(Dataset entries)
========

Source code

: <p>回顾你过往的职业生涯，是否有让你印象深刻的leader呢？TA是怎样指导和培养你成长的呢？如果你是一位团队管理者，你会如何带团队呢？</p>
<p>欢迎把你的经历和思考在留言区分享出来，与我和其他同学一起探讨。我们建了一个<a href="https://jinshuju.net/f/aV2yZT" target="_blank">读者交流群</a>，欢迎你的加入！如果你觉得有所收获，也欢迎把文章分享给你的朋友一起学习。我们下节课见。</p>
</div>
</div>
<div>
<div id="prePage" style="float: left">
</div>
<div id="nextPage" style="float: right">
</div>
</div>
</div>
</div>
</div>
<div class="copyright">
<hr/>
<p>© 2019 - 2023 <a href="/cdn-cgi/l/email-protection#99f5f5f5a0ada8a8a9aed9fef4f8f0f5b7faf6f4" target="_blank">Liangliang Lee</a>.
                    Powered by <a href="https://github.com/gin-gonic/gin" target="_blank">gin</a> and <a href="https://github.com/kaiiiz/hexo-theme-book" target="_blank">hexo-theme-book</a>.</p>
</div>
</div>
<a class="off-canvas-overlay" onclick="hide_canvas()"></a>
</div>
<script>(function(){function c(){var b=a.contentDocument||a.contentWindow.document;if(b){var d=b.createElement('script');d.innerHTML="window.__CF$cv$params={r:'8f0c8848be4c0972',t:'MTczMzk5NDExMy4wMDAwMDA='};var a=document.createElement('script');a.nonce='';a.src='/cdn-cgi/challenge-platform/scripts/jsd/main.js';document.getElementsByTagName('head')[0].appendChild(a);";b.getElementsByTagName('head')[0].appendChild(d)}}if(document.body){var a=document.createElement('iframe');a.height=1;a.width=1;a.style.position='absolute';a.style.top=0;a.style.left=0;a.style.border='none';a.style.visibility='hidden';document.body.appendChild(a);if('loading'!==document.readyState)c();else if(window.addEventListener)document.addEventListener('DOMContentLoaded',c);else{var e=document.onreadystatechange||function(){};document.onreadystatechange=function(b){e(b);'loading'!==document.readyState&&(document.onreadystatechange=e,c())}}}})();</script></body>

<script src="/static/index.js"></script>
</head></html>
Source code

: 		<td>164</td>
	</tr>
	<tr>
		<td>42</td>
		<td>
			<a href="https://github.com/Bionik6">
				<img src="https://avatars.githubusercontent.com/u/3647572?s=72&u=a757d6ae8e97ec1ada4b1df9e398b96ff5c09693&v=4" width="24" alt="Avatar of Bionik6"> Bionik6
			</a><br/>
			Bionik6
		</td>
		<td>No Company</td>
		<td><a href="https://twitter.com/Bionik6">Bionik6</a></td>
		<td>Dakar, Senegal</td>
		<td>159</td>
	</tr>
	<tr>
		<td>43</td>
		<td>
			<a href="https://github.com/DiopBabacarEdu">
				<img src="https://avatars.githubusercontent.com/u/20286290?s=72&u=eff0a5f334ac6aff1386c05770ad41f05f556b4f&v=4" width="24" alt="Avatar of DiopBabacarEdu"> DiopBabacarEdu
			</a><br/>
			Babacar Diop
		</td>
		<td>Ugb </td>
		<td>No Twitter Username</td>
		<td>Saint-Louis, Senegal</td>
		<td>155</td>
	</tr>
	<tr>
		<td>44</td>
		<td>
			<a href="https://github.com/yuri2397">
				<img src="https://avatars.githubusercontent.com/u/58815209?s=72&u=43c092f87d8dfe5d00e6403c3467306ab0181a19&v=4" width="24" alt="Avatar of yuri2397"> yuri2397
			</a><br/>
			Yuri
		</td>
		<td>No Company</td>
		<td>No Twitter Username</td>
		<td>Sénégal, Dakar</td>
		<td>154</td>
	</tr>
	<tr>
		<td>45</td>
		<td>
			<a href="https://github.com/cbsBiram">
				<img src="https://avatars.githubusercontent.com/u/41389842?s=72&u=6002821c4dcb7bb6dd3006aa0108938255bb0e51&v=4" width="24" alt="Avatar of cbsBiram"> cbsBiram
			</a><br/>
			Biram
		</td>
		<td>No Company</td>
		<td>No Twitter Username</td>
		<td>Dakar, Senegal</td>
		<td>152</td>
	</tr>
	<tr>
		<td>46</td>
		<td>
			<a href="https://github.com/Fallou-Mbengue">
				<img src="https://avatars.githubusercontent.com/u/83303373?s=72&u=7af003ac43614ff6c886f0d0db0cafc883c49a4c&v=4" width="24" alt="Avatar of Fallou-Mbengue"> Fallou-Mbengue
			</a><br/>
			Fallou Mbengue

========

**EXERCISE DESCRIPTION:**
Count the lines in the records above that contain the string "avatars". Give only the number.

**WRITTEN RESPONSE:**
5